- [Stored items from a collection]
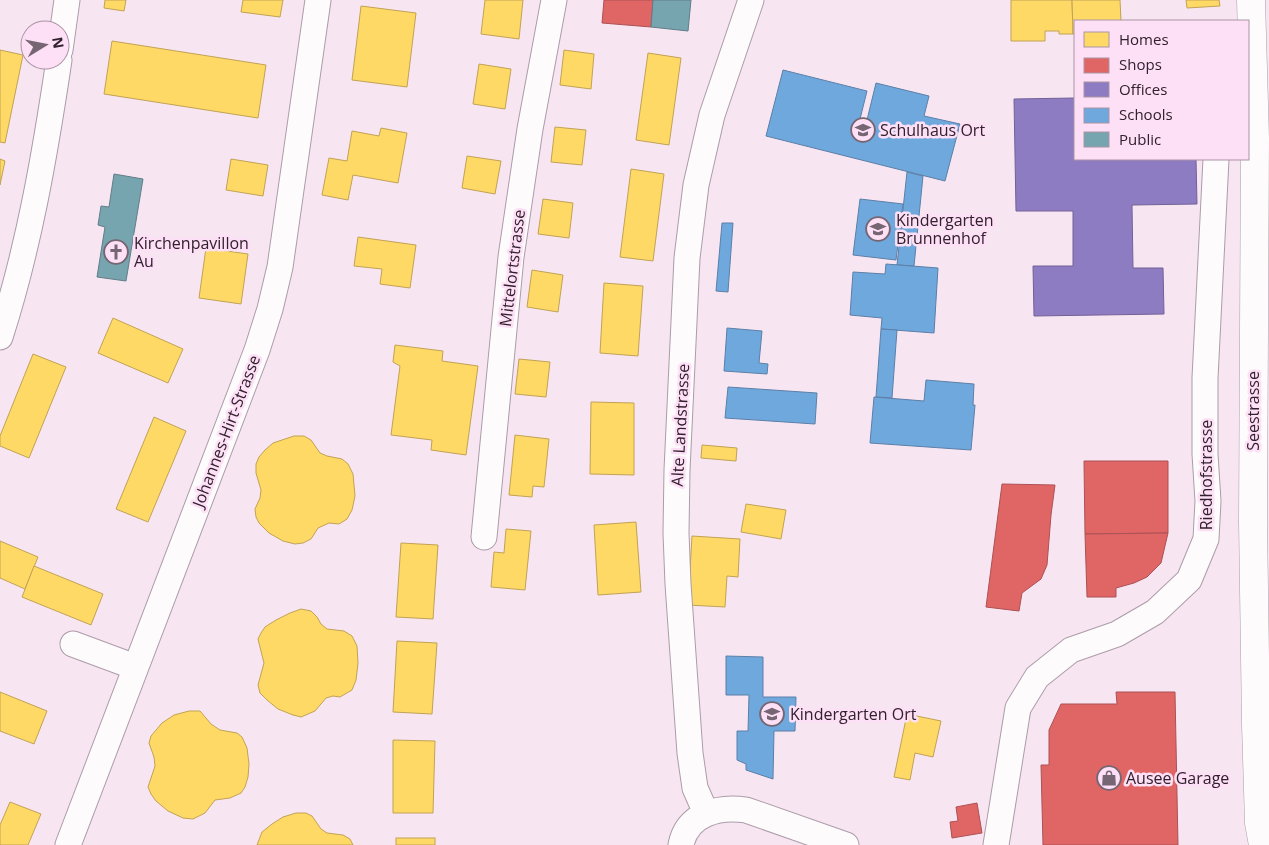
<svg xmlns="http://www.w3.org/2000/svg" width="1269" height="845" viewBox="0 0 1269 845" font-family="'Open Sans',sans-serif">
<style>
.homes{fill:#ffd966;stroke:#c1a255}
.shops{fill:#e06666;stroke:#ac5155}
.offices{fill:#8e7cc3;stroke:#726096}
.schools{fill:#6fa8dc;stroke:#5c7fa8}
.public{fill:#76a5af;stroke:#617d88}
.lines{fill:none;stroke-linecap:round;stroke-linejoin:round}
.minor-casing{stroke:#ac9ca8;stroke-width:27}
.major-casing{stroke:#ac9ca8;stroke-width:29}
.minor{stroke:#fefbfd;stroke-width:25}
.major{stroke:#fefbfd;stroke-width:28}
.labels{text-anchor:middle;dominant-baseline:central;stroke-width:5;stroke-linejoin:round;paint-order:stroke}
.poi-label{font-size:16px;fill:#31202d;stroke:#fde0f5;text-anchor:start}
.street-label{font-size:16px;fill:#31202d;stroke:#fde0f5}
</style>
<rect width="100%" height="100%" fill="#f7e6f2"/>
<g class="homes">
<path d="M105,0H126L124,11L104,8Z"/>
<path d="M243,0H283L280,17L241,12Z"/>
<path d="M485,0H523L519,39L481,34Z"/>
<path d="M1011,0H1072L1073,34H1059V31H1045V41H1011Z"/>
<path d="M1072,0H1120L1121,21H1075V34H1073Z"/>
<path d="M1186,0H1219L1220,6L1187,8Z"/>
<path d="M361,6L416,13L407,87L352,80Z"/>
<path d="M112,41L266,65L258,118L104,94Z"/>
<path d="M0,50L23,55L5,143L0,142Z"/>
<path d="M564,50L594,54L591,89L560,85Z"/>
<path d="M648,53L681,58L669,145L636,140Z"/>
<path d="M479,64L511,69L505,109L473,104Z"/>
<path d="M555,127L586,130L582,165L551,162Z"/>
<path d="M381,128L407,133L398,183L353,175L348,200L322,195L329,158L347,161L352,131L379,136Z"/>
<path d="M467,156L501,161L495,194L462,188Z"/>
<path d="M0,159L5,161L0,185Z"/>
<path d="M231,159L268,165L263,196L226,190Z"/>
<path d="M631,169L664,174L653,261L620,257Z"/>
<path d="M543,199L573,203L569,238L538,234Z"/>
<path d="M358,237L416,245L410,288L380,284L382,269L354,266Z"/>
<path d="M206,248L248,254L241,304L199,298Z"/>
<path d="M532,270L563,275L558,312L527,307Z"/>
<path d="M604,283L643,286L638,356L600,353Z"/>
<path d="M113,318L183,349L168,383L98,353Z"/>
<path d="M395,345L443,351L442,361L478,366L466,455L431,450L432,440L391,435L400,366L393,362Z"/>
<path d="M33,354L66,367L29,458L0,446V436Z"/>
<path d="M519,359L550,362L546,397L515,394Z"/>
<path d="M591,402L634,403V475L590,474Z"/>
<path d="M154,417L186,431L148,522L116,509Z"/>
<path d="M515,435L549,439L544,487L533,486L532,497L509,495Z"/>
<path d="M294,436H304L311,440L320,453L327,456L342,459L348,464L353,474L355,496L352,510L347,519L339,524L329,523L318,528L311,539L303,543L295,544L283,541L269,533L259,523L256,517L255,509L260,498L261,490L256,473V464L259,457L265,450L273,443Z"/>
<path d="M702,445L737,448L736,461L701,458Z"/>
<path d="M746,504L786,510L781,539L741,532Z"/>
<path d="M636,522L641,592L598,595L594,525Z"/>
<path d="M506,529L531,531L525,590L491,587L494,552L504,553Z"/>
<path d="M692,536L740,539L738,577L727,576L725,607L688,605Z"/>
<path d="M0,541L38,557L25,589L0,578Z"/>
<path d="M401,543L438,545L433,619L396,617Z"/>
<path d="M34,566L103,594L91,625L22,597Z"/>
<path d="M301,609L311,611L317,617L321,624L327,629L344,631L352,636L357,646L358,663L356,680L352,690L340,697L333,696L326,698L315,711L301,717L293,715L278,709L267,700L260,693L258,685L264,663L258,639L261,633L265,627L276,620L290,613Z"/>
<path d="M397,641L437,643L432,714L393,712Z"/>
<path d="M0,692L47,711L34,744L0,731Z"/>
<path d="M189,711H200L211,724L220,730L237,733L242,737L247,748L249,764L248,777L245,787L241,793L230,798L215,800L205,813L193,819L183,818L168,811L156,801L151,794L148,787L155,766L154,757L149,743L151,736L162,723L174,715Z"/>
<path d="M907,714L941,721L933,757L915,753L910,780L894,777Z"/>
<path d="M393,740L435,741L433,813H393Z"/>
<path d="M10,802L41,814L28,845H0V825Z"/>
<path d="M296,813H306L312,816L321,829L327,833L343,835L350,839L353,845H257L262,832L272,824L283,817Z"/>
<rect x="396" y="838" width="39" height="7"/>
</g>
<g class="shops">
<path d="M604,0H653L651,27L602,23Z"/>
<path d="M1084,461H1168V533L1085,534Z"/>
<path d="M1002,484L1055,485L1051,515L1047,565L1041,579L1022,593L1019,611L986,607Z"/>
<path d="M1168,533L1161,563L1147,577L1134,583L1116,588V597H1087L1085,534Z"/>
<path d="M1116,692H1175L1178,845H1043L1041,765H1049V730L1061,704H1117Z"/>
<path d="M977,803L982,833L952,838L950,822L958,821L956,807Z"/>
</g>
<path class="offices" d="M1075,98V159H1196L1197,204L1132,205L1133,268H1163L1164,314L1034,316L1033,266H1073V211H1016L1014,99Z"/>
<g class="schools">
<path d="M783,70L867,91L860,119L867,120L876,83L929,96L924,116L960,124L945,181L766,136Z"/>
<path d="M907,172L923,176L914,266L897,265Z"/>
<path d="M860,199L903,204L896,260L853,255Z"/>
<path d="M722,223H733L728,292L716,291Z"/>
<path d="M886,264L938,268L934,333L881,329L882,318L850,315L853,272L885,274Z"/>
<path d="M727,328L762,331L759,363L768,364L767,374L724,371Z"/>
<path d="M881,329L897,330L892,398L876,397Z"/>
<path d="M926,380L974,384L973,405H975L971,450L870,443L874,397L924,401Z"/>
<path d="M728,387L817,393L815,424L725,418Z"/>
<path d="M726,656L763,657V697H796L795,731H774L773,779L746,770V764L737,760V731H748L749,695H726Z"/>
</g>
<g class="public">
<path d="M653,0H691L688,31L651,27Z"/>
<path d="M114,174L143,179L126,281L97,277L105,227L98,225L101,206L109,207Z"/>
</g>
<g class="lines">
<g class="minor-casing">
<g id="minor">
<path d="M60,50L67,0"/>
<path d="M0,337C29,247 45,154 59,60"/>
<path d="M484,537L511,257L530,129L554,0"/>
<path d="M73,644L135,667"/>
<path d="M706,813L695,788L690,753L678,584L676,533L677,470L687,258L696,185L712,115L751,0"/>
<path d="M68,845L257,350L270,309L280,267L318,0"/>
<path d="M681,845C687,814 718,806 746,810L846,845"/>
<path d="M996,845L1018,708L1037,677L1071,650L1117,634L1155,612L1189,580L1206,539L1208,501L1205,454V378L1216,159"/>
</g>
</g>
<g class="major-casing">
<path id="major" d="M1251,0L1255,138L1253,522L1256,724L1259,823L1263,845"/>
</g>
<use href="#minor" class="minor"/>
<use href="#major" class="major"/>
</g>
<defs>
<g id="school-ring" transform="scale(1.25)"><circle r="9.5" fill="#fde0f5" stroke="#766572" stroke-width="1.5"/><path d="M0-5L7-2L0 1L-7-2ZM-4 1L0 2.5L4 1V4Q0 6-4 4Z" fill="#766572"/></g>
<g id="church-ring" transform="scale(1.25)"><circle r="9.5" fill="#fde0f5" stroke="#766572" stroke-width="1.5"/><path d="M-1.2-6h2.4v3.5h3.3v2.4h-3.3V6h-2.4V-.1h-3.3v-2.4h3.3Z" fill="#766572"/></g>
<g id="shop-ring" transform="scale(1.25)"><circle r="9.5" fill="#fde0f5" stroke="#766572" stroke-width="1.5"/><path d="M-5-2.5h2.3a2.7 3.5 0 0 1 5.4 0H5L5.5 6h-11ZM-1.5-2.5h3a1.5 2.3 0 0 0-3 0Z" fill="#766572"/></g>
</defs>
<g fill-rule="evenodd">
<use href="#school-ring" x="863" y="130"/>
<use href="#school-ring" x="878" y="229"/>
<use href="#church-ring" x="116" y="252"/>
<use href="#school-ring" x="772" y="714"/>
<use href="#shop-ring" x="1109" y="778"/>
</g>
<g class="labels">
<g class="poi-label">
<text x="880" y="130">Schulhaus Ort</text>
<text x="896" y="220">Kindergarten<tspan x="896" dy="18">Brunnenhof</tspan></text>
<text x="134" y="243">Kirchenpavillon<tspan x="134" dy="18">Au</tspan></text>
<text x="790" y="714">Kindergarten Ort</text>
<text x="1126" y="778">Ausee Garage</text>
</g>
<g class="street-label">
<text transform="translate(512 268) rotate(-83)">Mittelortstrasse</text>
<text transform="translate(1253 411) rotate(-90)">Seestrasse</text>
<text transform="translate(680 425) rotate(-87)">Alte Landstrasse</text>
<text transform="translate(226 431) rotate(-69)">Johannes-Hirt-Strasse</text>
<text transform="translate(1206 475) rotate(-90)">Riedhofstrasse</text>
</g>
</g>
<rect x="1074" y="20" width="175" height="140" fill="#fde0f5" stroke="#ab93a5"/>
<rect x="1084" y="32" width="25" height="15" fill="#ffd966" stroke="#ab93a5"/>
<text x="1119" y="45" font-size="15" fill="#31202d">Homes</text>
<rect x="1084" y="58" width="25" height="15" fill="#e06666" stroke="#ab93a5"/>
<text x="1119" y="70" font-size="15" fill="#31202d">Shops</text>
<rect x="1084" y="82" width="25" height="15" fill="#8e7cc3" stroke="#ab93a5"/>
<text x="1119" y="95" font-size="15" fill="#31202d">Offices</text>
<rect x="1084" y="108" width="25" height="15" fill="#6fa8dc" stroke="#ab93a5"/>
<text x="1119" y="120" font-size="15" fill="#31202d">Schools</text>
<rect x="1084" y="132" width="25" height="15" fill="#76a5af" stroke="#ab93a5"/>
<text x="1119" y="145" font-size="15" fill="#31202d">Public</text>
<g transform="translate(45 45) rotate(80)"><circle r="24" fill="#fde0f5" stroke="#ab93a5"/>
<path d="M0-4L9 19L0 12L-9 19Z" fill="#766572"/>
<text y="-8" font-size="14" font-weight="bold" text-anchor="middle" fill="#31202d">N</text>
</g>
</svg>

- [TASK INSTRUCTIONS]
For each line of the entries that holds the word "lines", pull that line out.

- [OUTPUT BELOW]
.lines{fill:none;stroke-linecap:round;stroke-linejoin:round}
<g class="lines">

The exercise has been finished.